REQUIRED WORK: How many lines in the rows below contain the word "value"? Reply with the number alone.

EXERCISE INPUT:
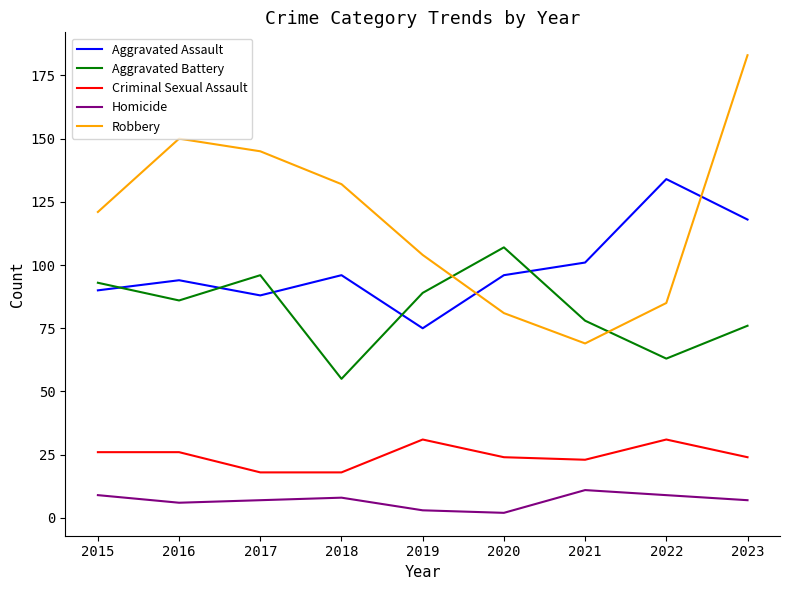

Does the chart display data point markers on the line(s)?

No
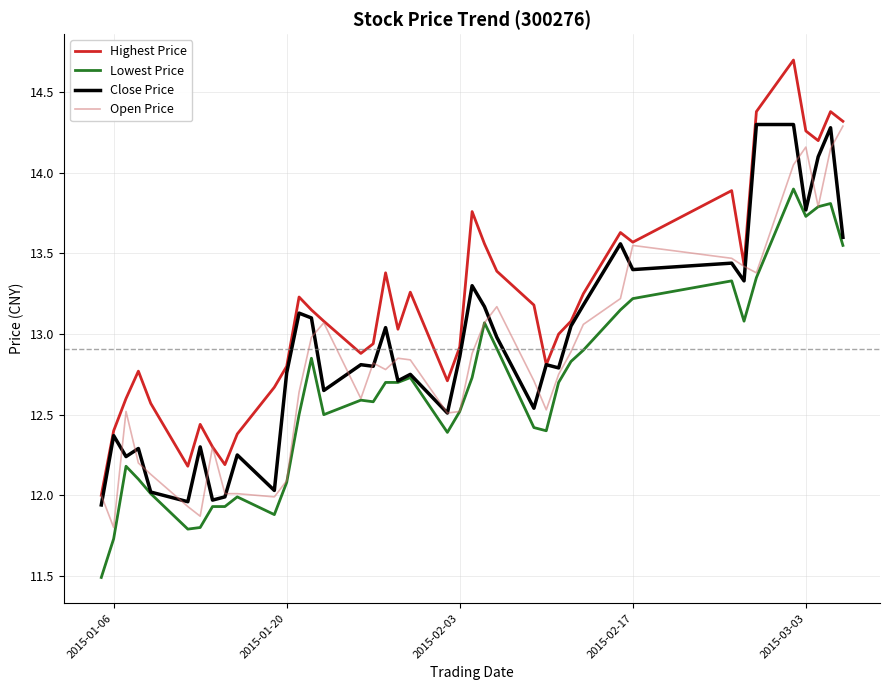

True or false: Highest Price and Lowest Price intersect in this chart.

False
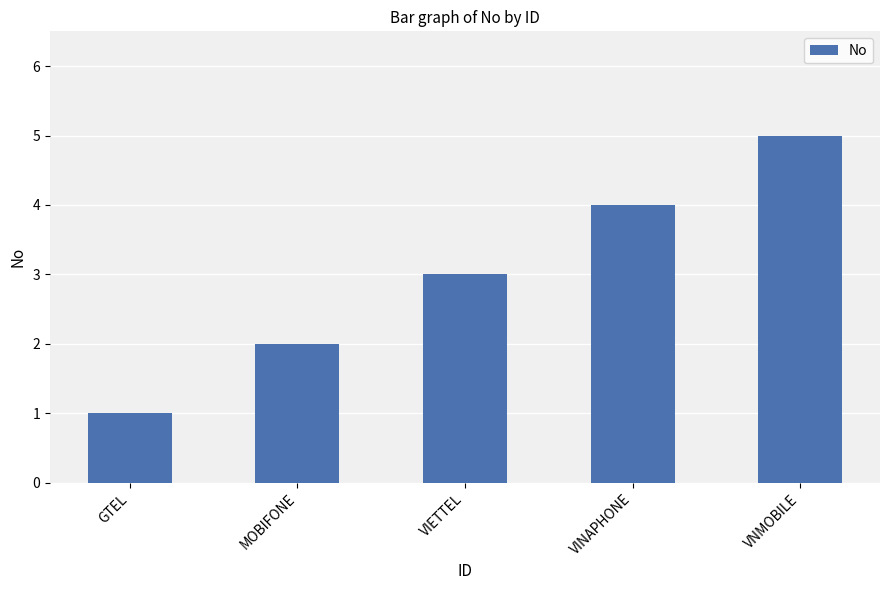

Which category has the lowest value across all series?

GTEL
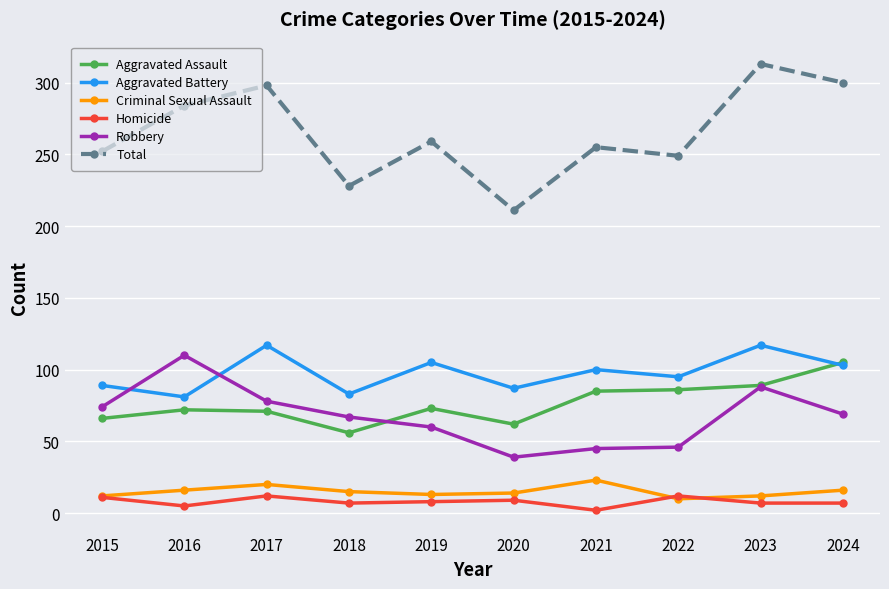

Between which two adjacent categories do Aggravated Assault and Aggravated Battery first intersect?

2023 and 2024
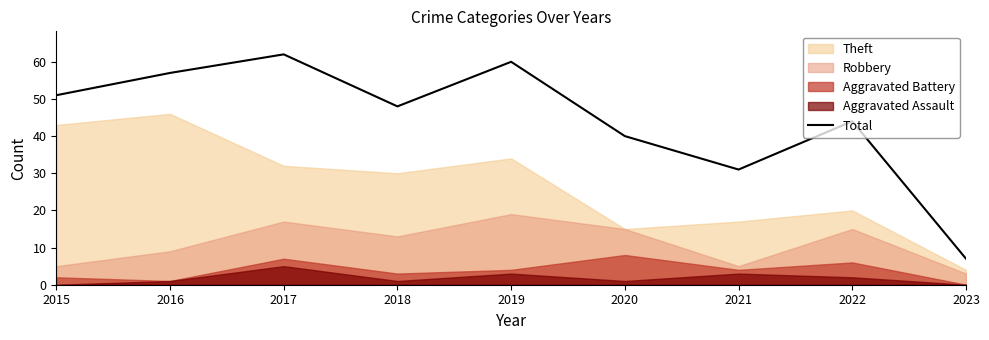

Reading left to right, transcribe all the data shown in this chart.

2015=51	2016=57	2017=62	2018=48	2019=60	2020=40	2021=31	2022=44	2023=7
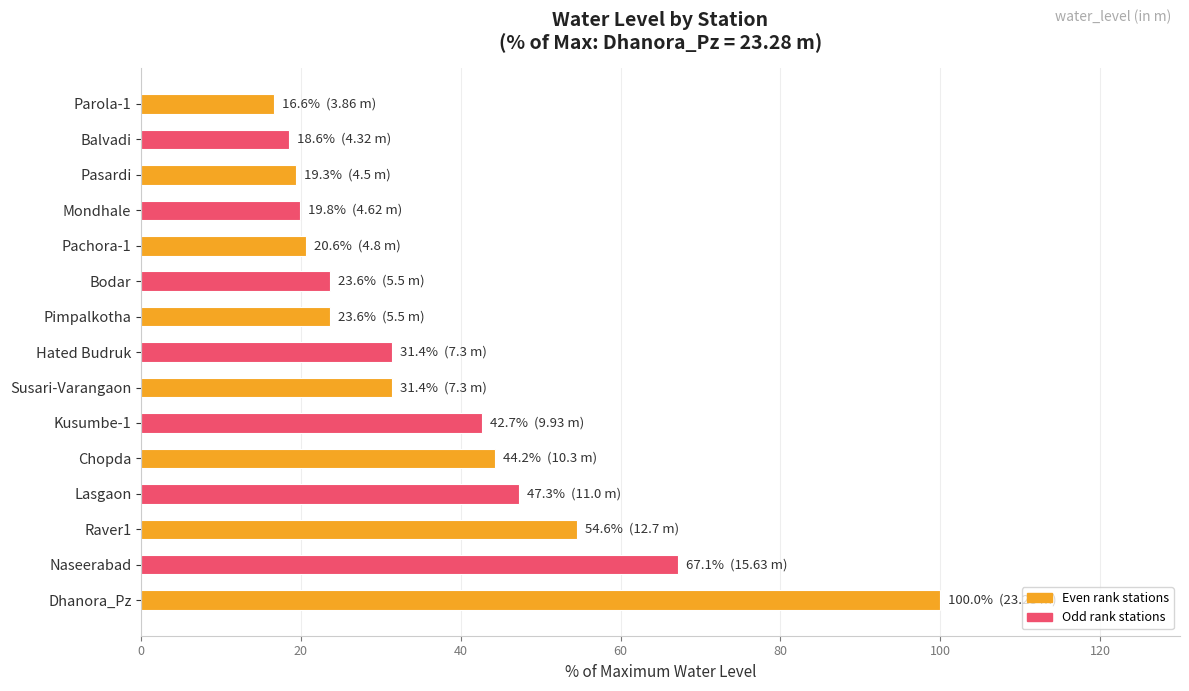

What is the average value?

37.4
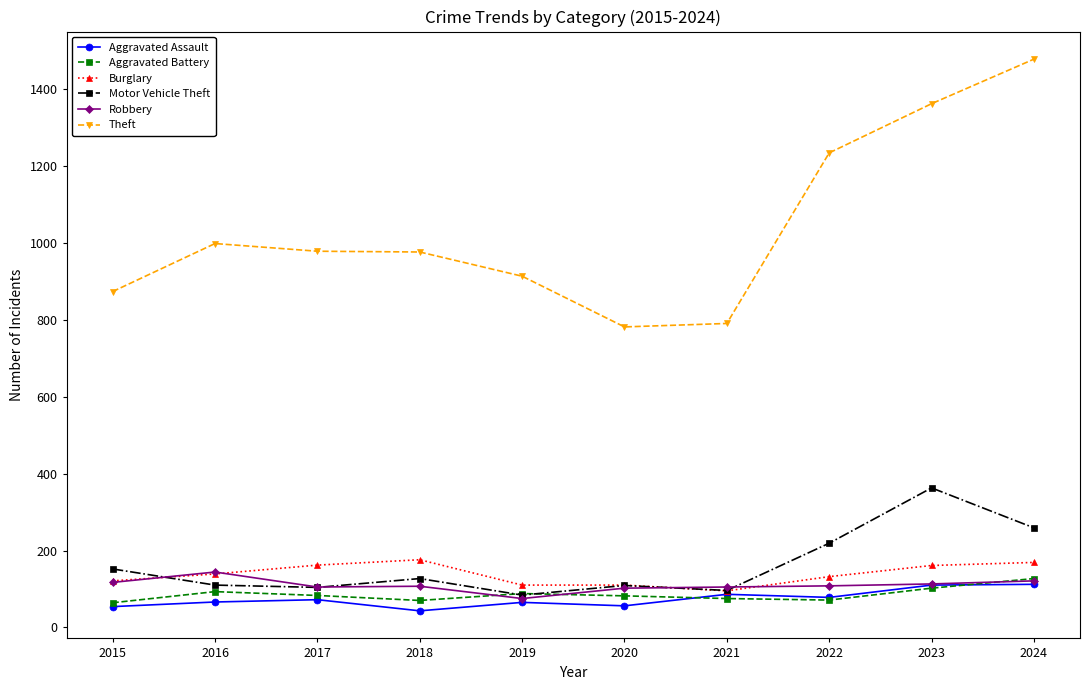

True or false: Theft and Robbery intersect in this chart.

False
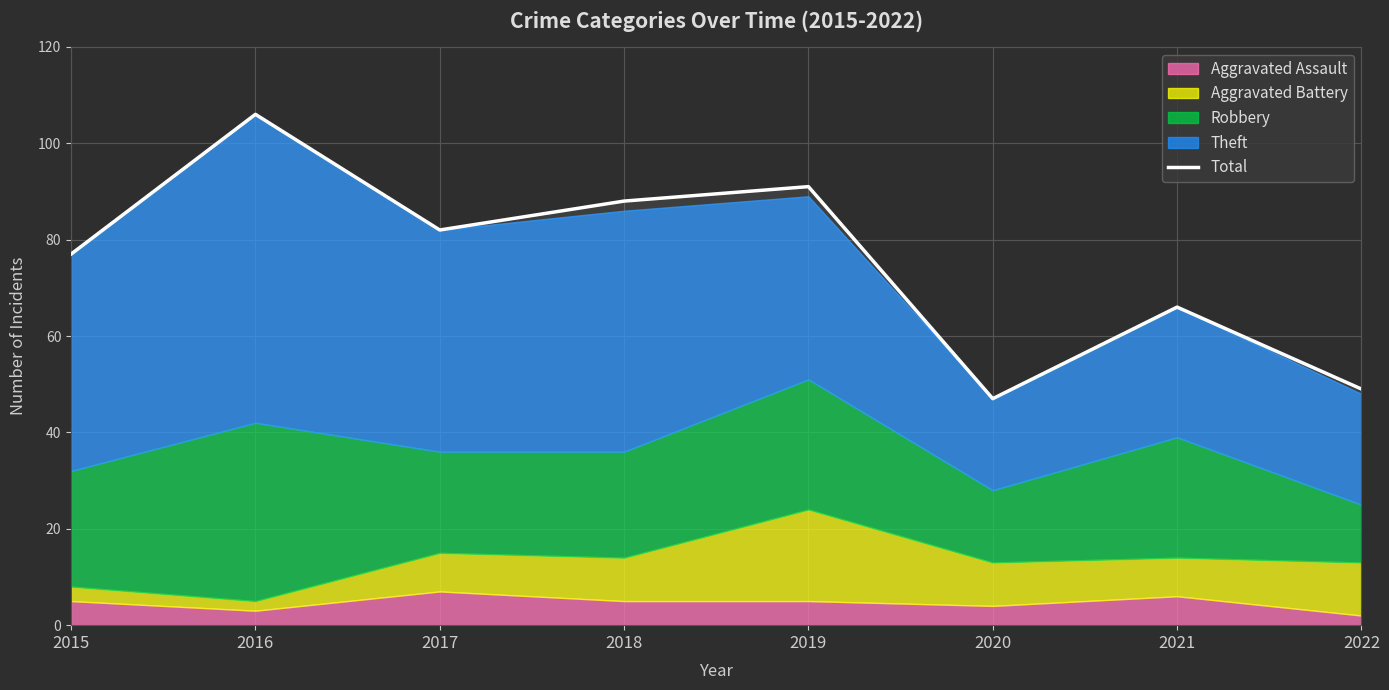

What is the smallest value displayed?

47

WRITTEN SOLUTION: 3